How to complete this task
Leave out the pictures and set down exactly the lines from the start of the listing through the one with "In this picture gallery you will find general", both included.
· · ·
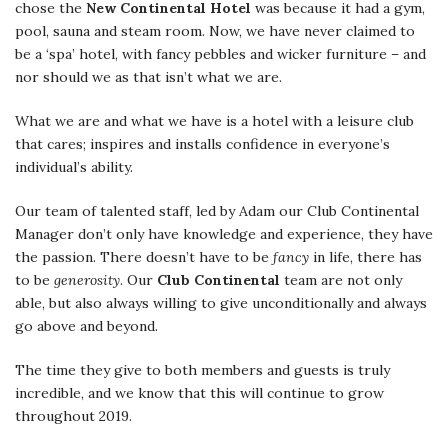
chose the
New Continental Hotel
was because it had a gym,
pool, sauna and steam room. Now, we have never claimed to
be a ‘spa’ hotel, with fancy pebbles and wicker furniture – and
nor should we as that isn’t what we are.
What we are and what we have is a hotel with a leisure club
that cares; inspires and installs confidence in everyone’s
individual’s ability.
Our team of talented staff, led by Adam our Club Continental
Manager don’t only have knowledge and experience, they have
the passion. There doesn’t have to be
fancy
in life, there has
to be
generosity
. Our
Club Continental
team are not only
able, but also always willing to give unconditionally and always
go above and beyond.
The time they give to both members and guests is truly
incredible, and we know that this will continue to grow
throughout 2019.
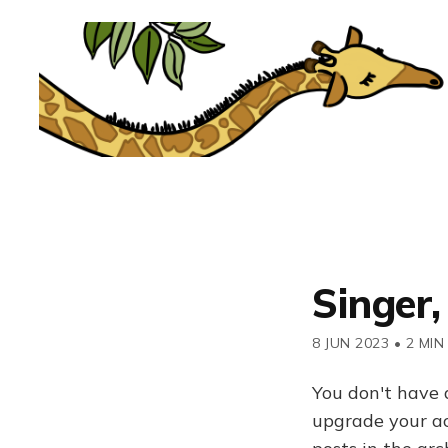
Singer,
8 JUN 2023
•
2 MIN
You don't have 
upgrade your acc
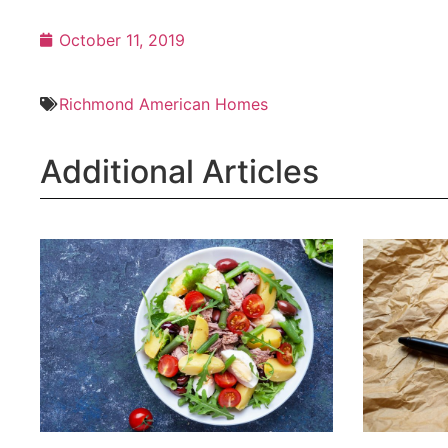
October 11, 2019
Richmond American Homes
Additional Articles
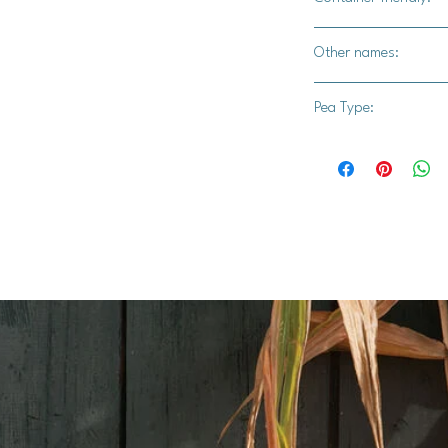
Yes
Other names:
Oregon Sugar Pod, S
Pea Type:
Sugar Pod
Pole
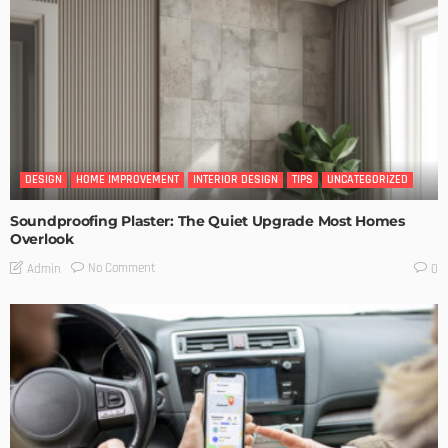
DESIGN
HOME IMPROVEMENT
INTERIOR DESIGN
TIPS
UNCATEGORIZED
Soundproofing Plaster: The Quiet Upgrade Most Homes
Overlook
No Comment
Admin
0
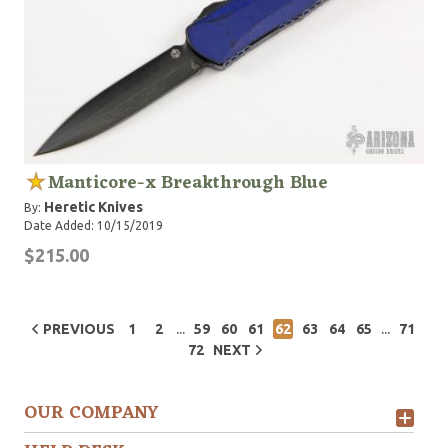
Manticore-x Breakthrough Blue
Heretic Knives
By:
Date Added: 10/15/2019
$215.00
...
...
PREVIOUS
1
2
59
60
61
62
63
64
65
71
72
NEXT
OUR COMPANY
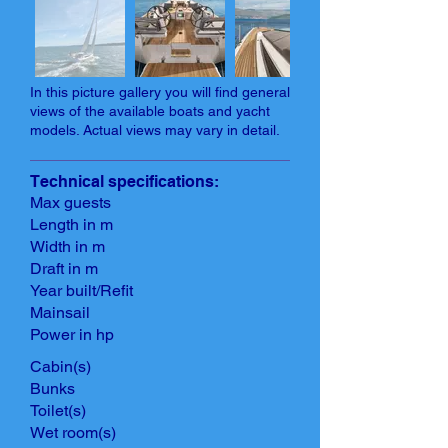
In this picture gallery you will find general
views of the available boats and yacht
models. Actual views may vary in detail.
Technical specifications:
Max guests
Length in m
Width in m
Draft in m
Year built/Refit
Mainsail
Power in hp
Cabin(s)
Bunks
Toilet(s)
Wet room(s)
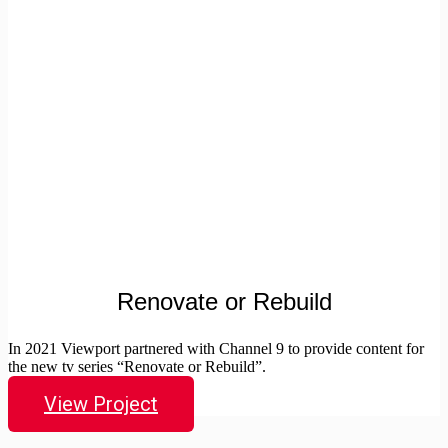
Renovate or Rebuild
In 2021 Viewport partnered with Channel 9 to provide content for
the new tv series “Renovate or Rebuild”.
View Project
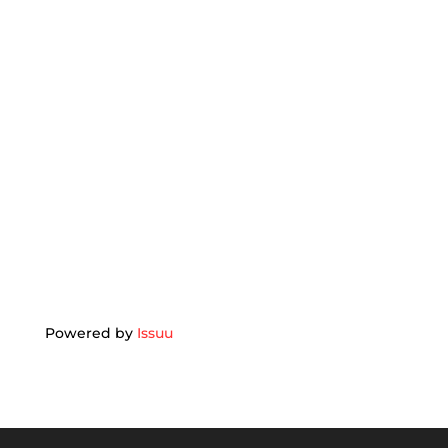
Powered by
Issuu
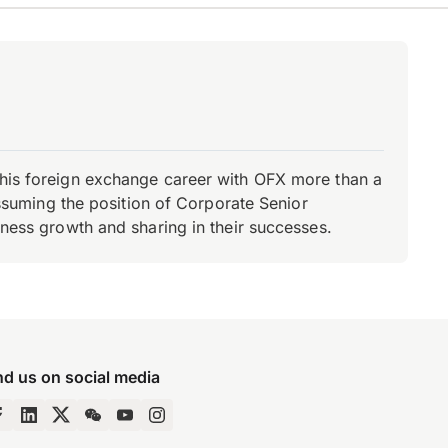
d his foreign exchange career with OFX more than a
 assuming the position of Corporate Senior
iness growth and sharing in their successes.
nd us on social media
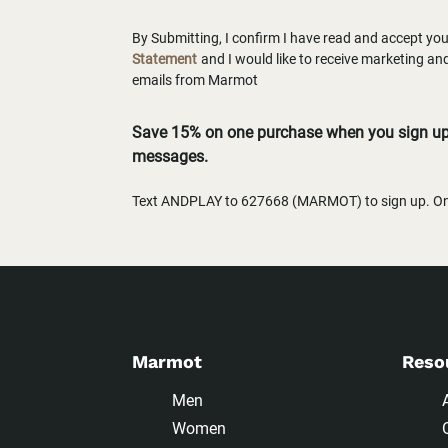
By Submitting, I confirm I have read and accept yo
Statement
and I would like to receive marketing a
emails from Marmot
Save 15% on one purchase when you sign up 
messages.
Text ANDPLAY to 627668 (MARMOT) to sign up. One
Marmot
Reso
Men
Women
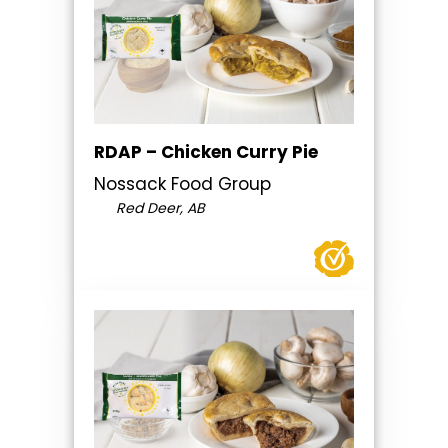
RDAP – Chicken Curry Pie
Nossack Food Group
Red Deer, AB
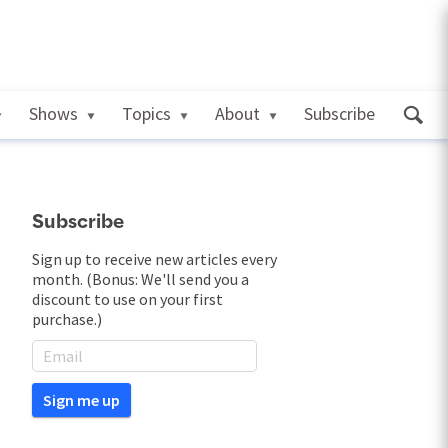
Shows
Topics
About
Subscribe
Subscribe
Sign up to receive new articles every
month. (Bonus: We'll send you a
discount to use on your first
purchase.)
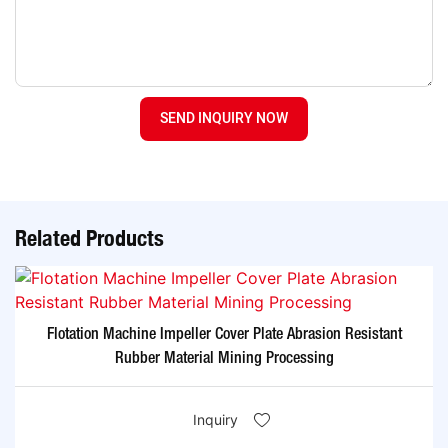
SEND INQUIRY NOW
Related Products
Flotation Machine Impeller Cover Plate Abrasion Resistant
Rubber Material Mining Processing
Inquiry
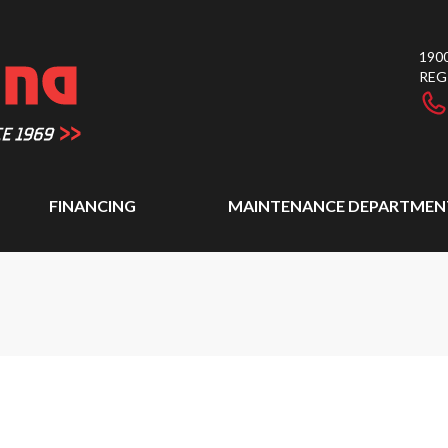
1900
REG
FINANCING
MAINTENANCE DEPARTMEN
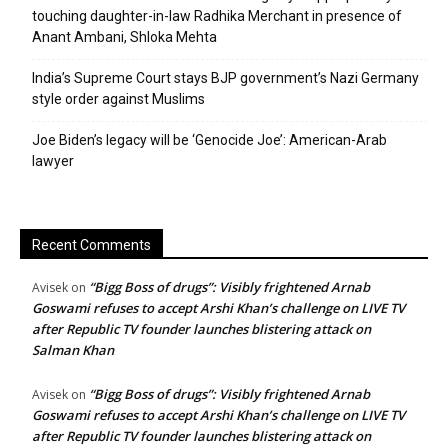
touching daughter-in-law Radhika Merchant in presence of
Anant Ambani, Shloka Mehta
India’s Supreme Court stays BJP government’s Nazi Germany
style order against Muslims
Joe Biden’s legacy will be ‘Genocide Joe’: American-Arab
lawyer
Recent Comments
“Bigg Boss of drugs”: Visibly frightened Arnab
Avisek
on
Goswami refuses to accept Arshi Khan’s challenge on LIVE TV
after Republic TV founder launches blistering attack on
Salman Khan
“Bigg Boss of drugs”: Visibly frightened Arnab
Avisek
on
Goswami refuses to accept Arshi Khan’s challenge on LIVE TV
after Republic TV founder launches blistering attack on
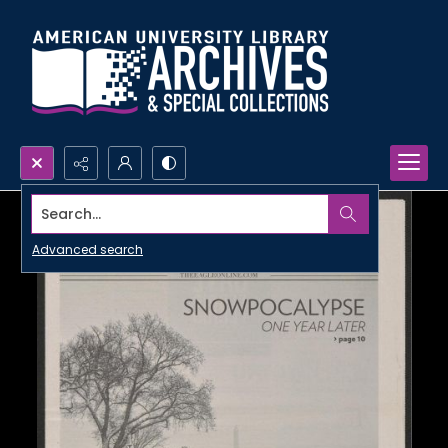
Search...
Advanced search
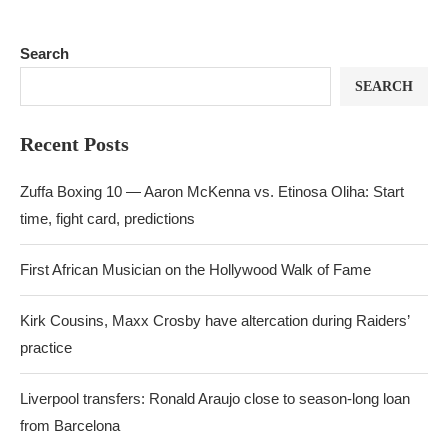
Search
SEARCH
Recent Posts
Zuffa Boxing 10 — Aaron McKenna vs. Etinosa Oliha: Start
time, fight card, predictions
First African Musician on the Hollywood Walk of Fame
Kirk Cousins, Maxx Crosby have altercation during Raiders’
practice
Liverpool transfers: Ronald Araujo close to season-long loan
from Barcelona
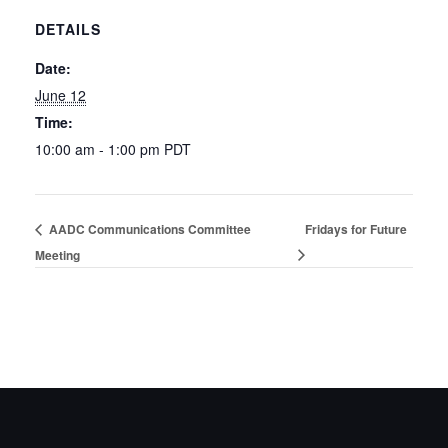
DETAILS
Date:
June 12
Time:
10:00 am - 1:00 pm
PDT
AADC Communications Committee
Fridays for Future
Meeting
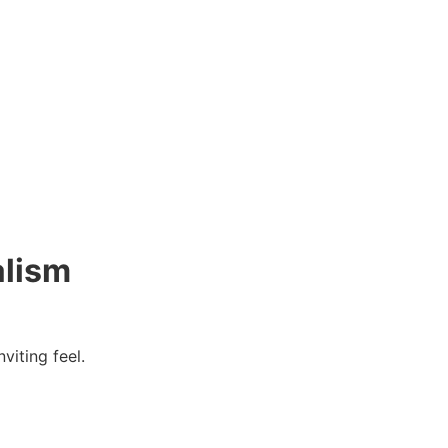
alism
viting feel.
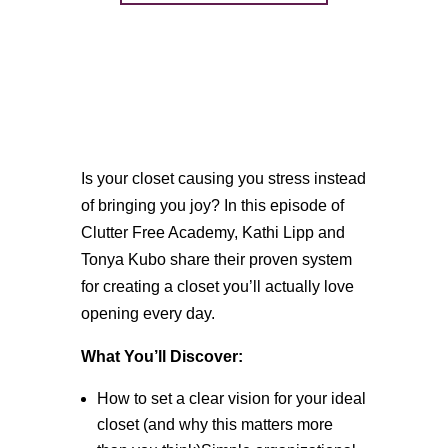
Is your closet causing you stress instead
of bringing you joy? In this episode of
Clutter Free Academy, Kathi Lipp and
Tonya Kubo share their proven system
for creating a closet you’ll actually love
opening every day.
What You’ll Discover:
How to set a clear vision for your ideal
closet (and why this matters more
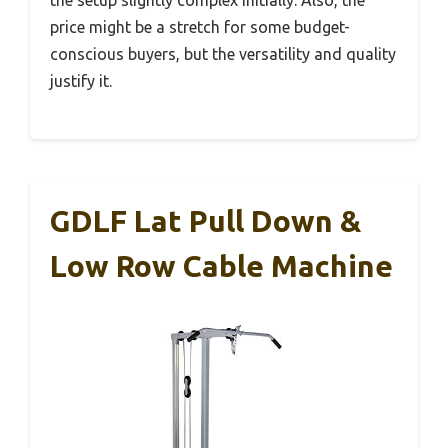
the setup slightly complex initially. Also, the
price might be a stretch for some budget-
conscious buyers, but the versatility and quality
justify it.
GDLF Lat Pull Down &
Low Row Cable Machine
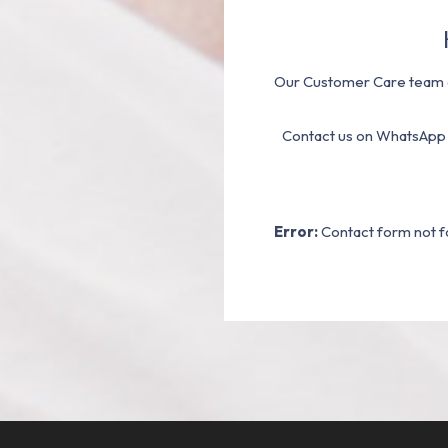
Our Customer Care team a
Contact us on WhatsApp
Error:
Contact form not f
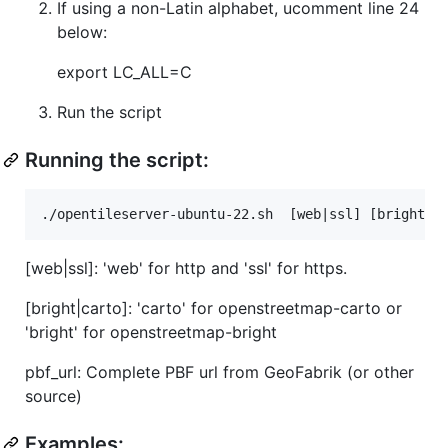
If using a non-Latin alphabet, ucomment line 24
below:
export LC_ALL=C
Run the script
Running the script:
[web|ssl]: 'web' for http and 'ssl' for https.
[bright|carto]: 'carto' for openstreetmap-carto or
'bright' for openstreetmap-bright
pbf_url: Complete PBF url from GeoFabrik (or other
source)
Examples:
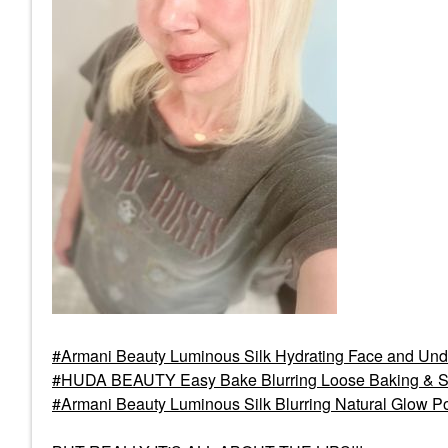
Armani Beauty Luminous Silk Hydrating Face and Und
HUDA BEAUTY Easy Bake Blurring Loose Baking & S
Armani Beauty Luminous Silk Blurring Natural Glow P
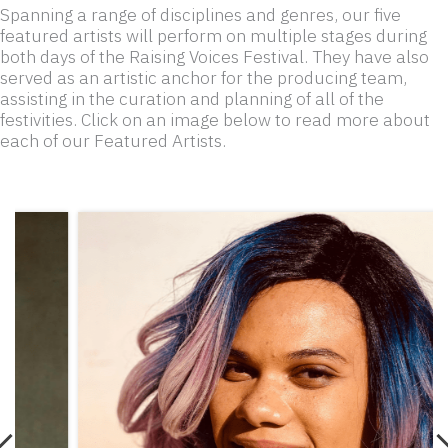
Spanning a range of disciplines and genres, our five
featured artists will perform on multiple stages during
both days of the Raising Voices Festival. They have also
served as an artistic anchor for the producing team,
assisting in the curation and planning of all of the
festivities. Click on an image below to read more about
each of our Featured Artists.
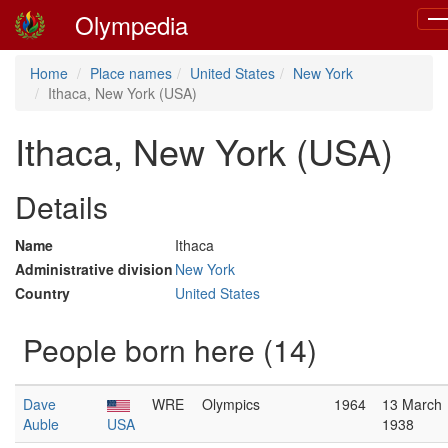
Olympedia
To
nav
Home
Place names
United States
New York
Ithaca, New York (USA)
Ithaca, New York (USA)
Details
Name
Ithaca
Administrative division
New York
Country
United States
People born here (14)
Dave
WRE
Olympics
1964
13 March
Auble
USA
1938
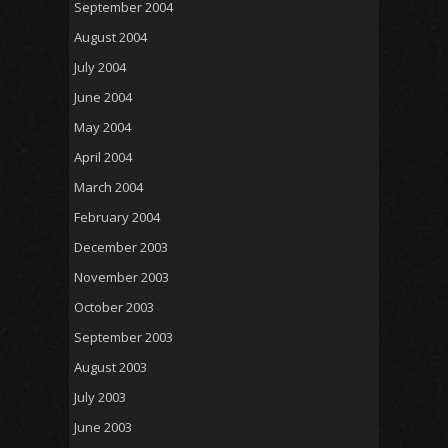
September 2004
August 2004
July 2004
June 2004
May 2004
April 2004
March 2004
February 2004
December 2003
November 2003
October 2003
September 2003
August 2003
July 2003
June 2003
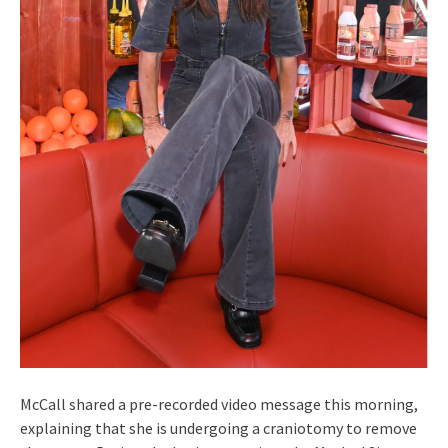
McCall shared a pre-recorded video message this morning,
explaining that she is undergoing a craniotomy to remove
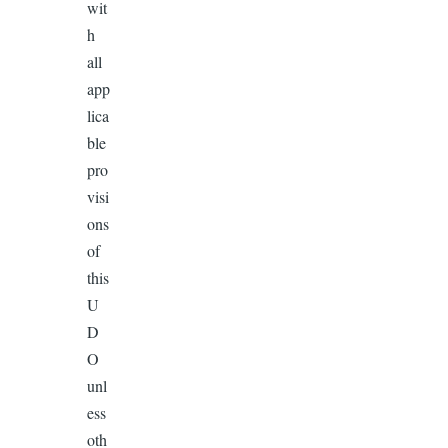
wit
h
all
app
lica
ble
pro
visi
ons
of
this
U
D
O
unl
ess
oth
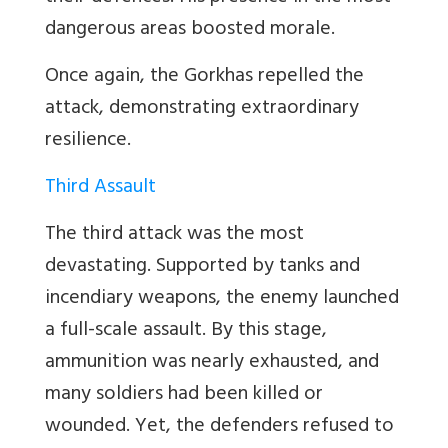
dangerous areas boosted morale.
Once again, the Gorkhas repelled the
attack, demonstrating extraordinary
resilience.
Third Assault
The third attack was the most
devastating. Supported by tanks and
incendiary weapons, the enemy launched
a full-scale assault. By this stage,
ammunition was nearly exhausted, and
many soldiers had been killed or
wounded. Yet, the defenders refused to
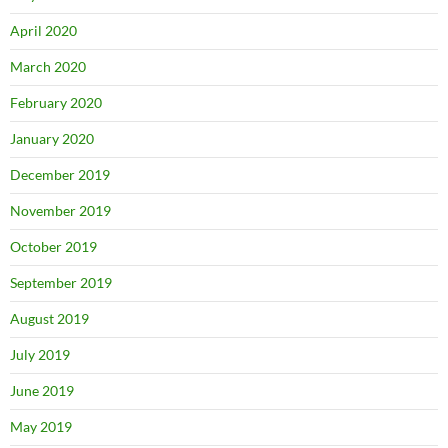
April 2020
March 2020
February 2020
January 2020
December 2019
November 2019
October 2019
September 2019
August 2019
July 2019
June 2019
May 2019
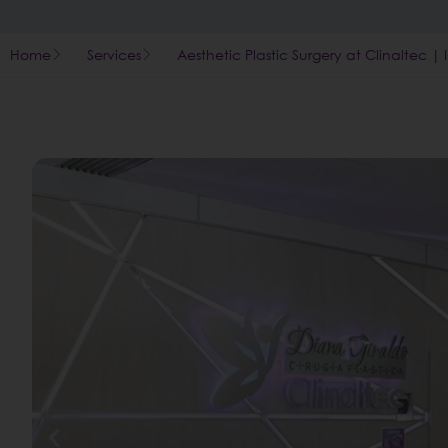
Home
Services
Aesthetic Plastic Surgery at Clinaltec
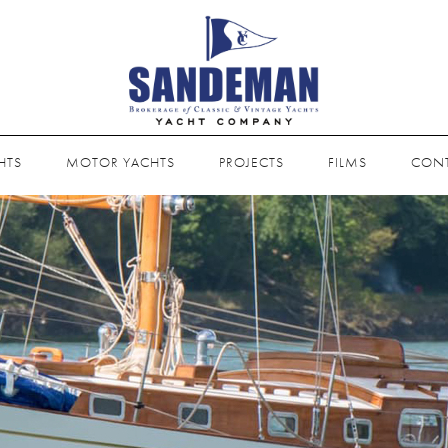
HTS
MOTOR YACHTS
PROJECTS
FILMS
CON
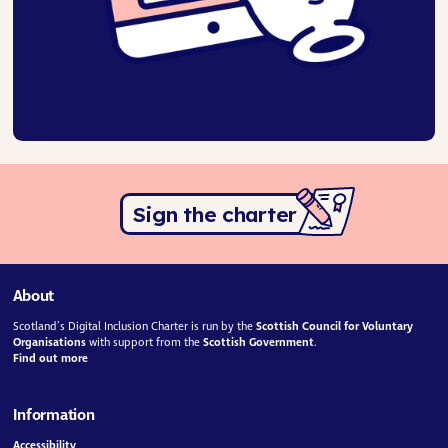
Sign the charter
About
Scotland’s Digital Inclusion Charter is run by the
Scottish Council for Voluntary
Organisations
with support from the
Scottish Government
.
Find out more
Information
Accessibility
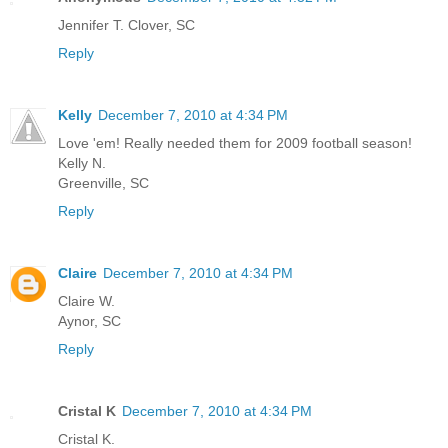
Jennifer T. Clover, SC
Reply
Kelly
December 7, 2010 at 4:34 PM
Love 'em! Really needed them for 2009 football season!
Kelly N.
Greenville, SC
Reply
Claire
December 7, 2010 at 4:34 PM
Claire W.
Aynor, SC
Reply
Cristal K
December 7, 2010 at 4:34 PM
Cristal K.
· · ·
Response area
chose the
New Continental Hotel
was because it had a gym,
pool, sauna and steam room. Now, we have never claimed to
be a ‘spa’ hotel, with fancy pebbles and wicker furniture – and
nor should we as that isn’t what we are.
What we are and what we have is a hotel with a leisure club
that cares; inspires and installs confidence in everyone’s
individual’s ability.
Our team of talented staff, led by Adam our Club Continental
Manager don’t only have knowledge and experience, they have
the passion. There doesn’t have to be
fancy
in life, there has
to be
generosity
. Our
Club Continental
team are not only
able, but also always willing to give unconditionally and always
go above and beyond.
The time they give to both members and guests is truly
incredible, and we know that this will continue to grow
throughout 2019.
Singer,
8 JUN 2023
•
2 MIN
You don't have 
upgrade your acc
October 11, 2019
Richmond American Homes
Additional Articles
Yes
Other names:
Oregon Sugar Pod, S
Pea Type:
Sugar Pod
Pole
DESIGN
HOME IMPROVEMENT
INTERIOR DESIGN
TIPS
UNCATEGORIZED
Soundproofing Plaster: The Quiet Upgrade Most Homes
Overlook
No Comment
Admin
0
Manticore-x Breakthrough Blue
Heretic Knives
By:
Date Added: 10/15/2019
$215.00
...
...
PREVIOUS
1
2
59
60
61
62
63
64
65
71
72
NEXT
OUR COMPANY
In this picture gallery you will find general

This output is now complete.